Dr. Irene Harris on veterans’ moral injury
Transforming Chaplaincy welcomes guest commentator Dr. J. Irene Harris, who is a psychologist in the Minneapolis VA Health Care System. Dr. Harris is also an Adjunct Assistant Professor of Counseling Psychology and Assistant Professor of Psychiatry at the University of Minnesota. For this Idea in Brief, Dr. Harris comments on Evans WR, Stanley MA, Barrera TL, Exline JJ, Pargament KI, and Teng EJ (2017). “Morally injurious events and psychological distress among veterans: examining the mediating role of religious and spiritual struggles.” Psychological Trauma: Theory, Research, Practice and Policy; published online, November 20, 2017, ahead of print.

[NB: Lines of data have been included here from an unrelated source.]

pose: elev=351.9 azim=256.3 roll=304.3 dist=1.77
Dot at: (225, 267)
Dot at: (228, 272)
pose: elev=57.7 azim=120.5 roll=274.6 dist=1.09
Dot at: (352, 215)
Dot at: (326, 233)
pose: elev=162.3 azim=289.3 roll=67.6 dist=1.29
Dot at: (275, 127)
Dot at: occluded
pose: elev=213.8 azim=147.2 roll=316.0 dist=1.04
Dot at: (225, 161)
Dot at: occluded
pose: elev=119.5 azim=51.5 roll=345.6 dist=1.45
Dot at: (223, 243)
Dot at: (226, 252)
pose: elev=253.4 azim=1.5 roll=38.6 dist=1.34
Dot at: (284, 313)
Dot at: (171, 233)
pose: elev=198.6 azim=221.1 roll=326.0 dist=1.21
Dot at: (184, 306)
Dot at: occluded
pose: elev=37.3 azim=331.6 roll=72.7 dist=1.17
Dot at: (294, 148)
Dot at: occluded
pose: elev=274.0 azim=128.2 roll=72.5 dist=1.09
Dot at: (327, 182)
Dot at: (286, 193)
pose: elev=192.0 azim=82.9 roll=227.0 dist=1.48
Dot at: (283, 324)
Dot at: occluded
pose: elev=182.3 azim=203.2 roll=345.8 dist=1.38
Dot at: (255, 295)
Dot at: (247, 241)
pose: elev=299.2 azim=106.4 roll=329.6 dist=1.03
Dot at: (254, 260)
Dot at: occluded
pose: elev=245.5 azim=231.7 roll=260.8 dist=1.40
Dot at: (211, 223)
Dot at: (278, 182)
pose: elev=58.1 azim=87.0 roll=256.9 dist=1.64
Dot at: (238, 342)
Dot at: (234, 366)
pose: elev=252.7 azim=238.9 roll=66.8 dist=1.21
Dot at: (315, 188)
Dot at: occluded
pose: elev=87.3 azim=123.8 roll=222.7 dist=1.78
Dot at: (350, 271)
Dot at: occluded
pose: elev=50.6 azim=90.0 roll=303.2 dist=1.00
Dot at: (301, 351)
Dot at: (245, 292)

We thank Dr. Harris for her insight today and encourage chaplains and researchers – even those not working directly with veterans – to explore the article:
Evans et. al. provide a valuable resource for chaplains and mental health providers who are jointly primary responders to moral injury. The article outlines the nature of moral injury, what is known about its etiology, and the relationships between spiritual struggle, moral injury, and mental health outcomes among veterans. These findings likely generalize to military personnel, first responders, and others who survive morally complex traumas, such as abuse from clergy. The primary finding – that spiritual struggles fully mediate the relationship between exposure to potentially morally injurious experiences and anxiety/PTSD – clarifies a potential etiology in the multidimensional environmental and psychological context of moral injury. This finding also clarifies the roles that chaplains need to play in addressing moral injury, and outlines the many types of spiritual distress relevant to treating the phenomenon. The article begins a road map to allowing mental health providers and chaplains to collaborate in the continued quest to assist veterans and others in overcoming the consequences of moral injury.